**What you have to do**
Please copy every line of text in the records below, keeping each one unchanged.
::: Data supplied
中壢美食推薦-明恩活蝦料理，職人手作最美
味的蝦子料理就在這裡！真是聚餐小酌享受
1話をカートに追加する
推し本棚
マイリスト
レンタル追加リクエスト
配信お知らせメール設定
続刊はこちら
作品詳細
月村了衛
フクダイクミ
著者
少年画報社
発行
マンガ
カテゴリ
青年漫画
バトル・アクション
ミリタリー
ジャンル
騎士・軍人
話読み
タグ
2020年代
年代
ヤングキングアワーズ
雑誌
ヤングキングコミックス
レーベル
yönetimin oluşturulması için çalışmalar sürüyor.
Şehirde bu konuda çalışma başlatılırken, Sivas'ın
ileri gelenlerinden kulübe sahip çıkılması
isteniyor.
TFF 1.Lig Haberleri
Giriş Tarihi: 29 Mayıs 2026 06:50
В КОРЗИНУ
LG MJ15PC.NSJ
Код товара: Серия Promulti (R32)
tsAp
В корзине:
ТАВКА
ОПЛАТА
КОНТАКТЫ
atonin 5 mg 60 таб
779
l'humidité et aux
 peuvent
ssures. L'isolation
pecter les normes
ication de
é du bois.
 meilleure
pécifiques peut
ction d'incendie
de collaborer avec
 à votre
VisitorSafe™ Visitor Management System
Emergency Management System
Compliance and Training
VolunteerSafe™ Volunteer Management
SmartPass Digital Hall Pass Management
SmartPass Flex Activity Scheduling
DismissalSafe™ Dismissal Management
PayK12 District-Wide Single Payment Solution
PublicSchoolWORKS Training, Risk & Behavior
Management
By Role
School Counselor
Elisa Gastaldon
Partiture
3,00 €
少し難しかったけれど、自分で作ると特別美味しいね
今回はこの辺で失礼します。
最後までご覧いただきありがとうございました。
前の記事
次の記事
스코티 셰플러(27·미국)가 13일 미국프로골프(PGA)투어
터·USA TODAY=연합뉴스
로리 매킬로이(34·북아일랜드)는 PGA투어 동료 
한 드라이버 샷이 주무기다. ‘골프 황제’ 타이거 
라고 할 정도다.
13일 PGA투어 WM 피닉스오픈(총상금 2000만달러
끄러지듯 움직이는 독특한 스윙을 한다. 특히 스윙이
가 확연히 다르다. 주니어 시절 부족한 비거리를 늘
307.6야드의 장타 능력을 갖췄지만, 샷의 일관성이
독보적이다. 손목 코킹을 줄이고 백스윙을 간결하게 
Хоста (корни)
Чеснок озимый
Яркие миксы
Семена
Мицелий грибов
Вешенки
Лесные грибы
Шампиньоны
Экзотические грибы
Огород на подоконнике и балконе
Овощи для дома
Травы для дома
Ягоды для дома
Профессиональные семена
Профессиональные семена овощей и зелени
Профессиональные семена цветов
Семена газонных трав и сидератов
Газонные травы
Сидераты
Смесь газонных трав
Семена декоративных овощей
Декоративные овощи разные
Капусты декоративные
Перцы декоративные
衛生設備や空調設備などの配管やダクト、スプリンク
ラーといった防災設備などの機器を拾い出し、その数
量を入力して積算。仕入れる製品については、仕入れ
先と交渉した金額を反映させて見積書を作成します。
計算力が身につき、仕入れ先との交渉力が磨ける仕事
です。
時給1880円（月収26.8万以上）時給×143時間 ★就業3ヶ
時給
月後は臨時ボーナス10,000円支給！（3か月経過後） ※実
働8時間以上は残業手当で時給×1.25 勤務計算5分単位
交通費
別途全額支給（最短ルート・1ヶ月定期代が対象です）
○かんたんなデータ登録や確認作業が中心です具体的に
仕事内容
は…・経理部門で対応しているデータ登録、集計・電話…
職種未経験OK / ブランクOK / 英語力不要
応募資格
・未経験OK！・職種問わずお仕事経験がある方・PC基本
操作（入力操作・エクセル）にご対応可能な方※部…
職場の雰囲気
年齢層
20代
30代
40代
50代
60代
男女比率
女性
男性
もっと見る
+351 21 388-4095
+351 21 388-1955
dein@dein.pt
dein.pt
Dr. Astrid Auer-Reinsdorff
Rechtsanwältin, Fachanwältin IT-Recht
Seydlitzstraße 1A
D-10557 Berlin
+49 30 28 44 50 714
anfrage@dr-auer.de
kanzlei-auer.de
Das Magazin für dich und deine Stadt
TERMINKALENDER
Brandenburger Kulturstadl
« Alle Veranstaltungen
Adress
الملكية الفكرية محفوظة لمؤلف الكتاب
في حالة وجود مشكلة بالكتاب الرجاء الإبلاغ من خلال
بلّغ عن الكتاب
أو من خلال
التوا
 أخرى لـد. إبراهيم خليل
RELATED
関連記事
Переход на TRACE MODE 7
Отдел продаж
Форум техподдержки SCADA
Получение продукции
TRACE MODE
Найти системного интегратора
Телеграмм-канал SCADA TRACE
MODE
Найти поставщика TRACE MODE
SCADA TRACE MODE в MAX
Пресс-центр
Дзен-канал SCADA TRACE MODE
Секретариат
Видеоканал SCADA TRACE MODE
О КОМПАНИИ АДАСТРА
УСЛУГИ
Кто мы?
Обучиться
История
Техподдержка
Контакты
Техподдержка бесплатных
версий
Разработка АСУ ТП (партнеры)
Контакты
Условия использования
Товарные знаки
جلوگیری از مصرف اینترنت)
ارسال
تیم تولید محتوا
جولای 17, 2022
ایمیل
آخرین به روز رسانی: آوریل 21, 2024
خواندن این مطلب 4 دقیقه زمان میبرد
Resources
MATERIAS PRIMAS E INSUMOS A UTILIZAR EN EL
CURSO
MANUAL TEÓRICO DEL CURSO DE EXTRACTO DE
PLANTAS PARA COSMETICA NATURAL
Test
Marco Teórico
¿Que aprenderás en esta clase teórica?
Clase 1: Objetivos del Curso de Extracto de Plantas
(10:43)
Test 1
::::::
**Solution for this exercise**
中壢美食推薦-明恩活蝦料理，職人手作最美
味的蝦子料理就在這裡！真是聚餐小酌享受
1話をカートに追加する
推し本棚
マイリスト
レンタル追加リクエスト
配信お知らせメール設定
続刊はこちら
作品詳細
月村了衛
フクダイクミ
著者
少年画報社
発行
マンガ
カテゴリ
青年漫画
バトル・アクション
ミリタリー
ジャンル
騎士・軍人
話読み
タグ
2020年代
年代
ヤングキングアワーズ
雑誌
ヤングキングコミックス
レーベル
yönetimin oluşturulması için çalışmalar sürüyor.
Şehirde bu konuda çalışma başlatılırken, Sivas'ın
ileri gelenlerinden kulübe sahip çıkılması
isteniyor.
TFF 1.Lig Haberleri
Giriş Tarihi: 29 Mayıs 2026 06:50
В КОРЗИНУ
LG MJ15PC.NSJ
Код товара: Серия Promulti (R32)
tsAp
В корзине:
ТАВКА
ОПЛАТА
КОНТАКТЫ
atonin 5 mg 60 таб
779
l'humidité et aux
 peuvent
ssures. L'isolation
pecter les normes
ication de
é du bois.
 meilleure
pécifiques peut
ction d'incendie
de collaborer avec
 à votre
VisitorSafe™ Visitor Management System
Emergency Management System
Compliance and Training
VolunteerSafe™ Volunteer Management
SmartPass Digital Hall Pass Management
SmartPass Flex Activity Scheduling
DismissalSafe™ Dismissal Management
PayK12 District-Wide Single Payment Solution
PublicSchoolWORKS Training, Risk & Behavior
Management
By Role
School Counselor
Elisa Gastaldon
Partiture
3,00 €
少し難しかったけれど、自分で作ると特別美味しいね
今回はこの辺で失礼します。
最後までご覧いただきありがとうございました。
前の記事
次の記事
스코티 셰플러(27·미국)가 13일 미국프로골프(PGA)투어
터·USA TODAY=연합뉴스
로리 매킬로이(34·북아일랜드)는 PGA투어 동료 
한 드라이버 샷이 주무기다. ‘골프 황제’ 타이거 
라고 할 정도다.
13일 PGA투어 WM 피닉스오픈(총상금 2000만달러
끄러지듯 움직이는 독특한 스윙을 한다. 특히 스윙이
가 확연히 다르다. 주니어 시절 부족한 비거리를 늘
307.6야드의 장타 능력을 갖췄지만, 샷의 일관성이
독보적이다. 손목 코킹을 줄이고 백스윙을 간결하게 
Хоста (корни)
Чеснок озимый
Яркие миксы
Семена
Мицелий грибов
Вешенки
Лесные грибы
Шампиньоны
Экзотические грибы
Огород на подоконнике и балконе
Овощи для дома
Травы для дома
Ягоды для дома
Профессиональные семена
Профессиональные семена овощей и зелени
Профессиональные семена цветов
Семена газонных трав и сидератов
Газонные травы
Сидераты
Смесь газонных трав
Семена декоративных овощей
Декоративные овощи разные
Капусты декоративные
Перцы декоративные
衛生設備や空調設備などの配管やダクト、スプリンク
ラーといった防災設備などの機器を拾い出し、その数
量を入力して積算。仕入れる製品については、仕入れ
先と交渉した金額を反映させて見積書を作成します。
計算力が身につき、仕入れ先との交渉力が磨ける仕事
です。
時給1880円（月収26.8万以上）時給×143時間 ★就業3ヶ
時給
月後は臨時ボーナス10,000円支給！（3か月経過後） ※実
働8時間以上は残業手当で時給×1.25 勤務計算5分単位
交通費
別途全額支給（最短ルート・1ヶ月定期代が対象です）
○かんたんなデータ登録や確認作業が中心です具体的に
仕事内容
は…・経理部門で対応しているデータ登録、集計・電話…
職種未経験OK / ブランクOK / 英語力不要
応募資格
・未経験OK！・職種問わずお仕事経験がある方・PC基本
操作（入力操作・エクセル）にご対応可能な方※部…
職場の雰囲気
年齢層
20代
30代
40代
50代
60代
男女比率
女性
男性
もっと見る
+351 21 388-4095
+351 21 388-1955
dein@dein.pt
dein.pt
Dr. Astrid Auer-Reinsdorff
Rechtsanwältin, Fachanwältin IT-Recht
Seydlitzstraße 1A
D-10557 Berlin
+49 30 28 44 50 714
anfrage@dr-auer.de
kanzlei-auer.de
Das Magazin für dich und deine Stadt
TERMINKALENDER
Brandenburger Kulturstadl
« Alle Veranstaltungen
Adress
الملكية الفكرية محفوظة لمؤلف الكتاب
في حالة وجود مشكلة بالكتاب الرجاء الإبلاغ من خلال
بلّغ عن الكتاب
أو من خلال
التوا
 أخرى لـد. إبراهيم خليل
RELATED
関連記事
Переход на TRACE MODE 7
Отдел продаж
Форум техподдержки SCADA
Получение продукции
TRACE MODE
Найти системного интегратора
Телеграмм-канал SCADA TRACE
MODE
Найти поставщика TRACE MODE
SCADA TRACE MODE в MAX
Пресс-центр
Дзен-канал SCADA TRACE MODE
Секретариат
Видеоканал SCADA TRACE MODE
О КОМПАНИИ АДАСТРА
УСЛУГИ
Кто мы?
Обучиться
История
Техподдержка
Контакты
Техподдержка бесплатных
версий
Разработка АСУ ТП (партнеры)
Контакты
Условия использования
Товарные знаки
جلوگیری از مصرف اینترنت)
ارسال
تیم تولید محتوا
جولای 17, 2022
ایمیل
آخرین به روز رسانی: آوریل 21, 2024
خواندن این مطلب 4 دقیقه زمان میبرد
Resources
MATERIAS PRIMAS E INSUMOS A UTILIZAR EN EL
CURSO
MANUAL TEÓRICO DEL CURSO DE EXTRACTO DE
PLANTAS PARA COSMETICA NATURAL
Test
Marco Teórico
¿Que aprenderás en esta clase teórica?
Clase 1: Objetivos del Curso de Extracto de Plantas
(10:43)
Test 1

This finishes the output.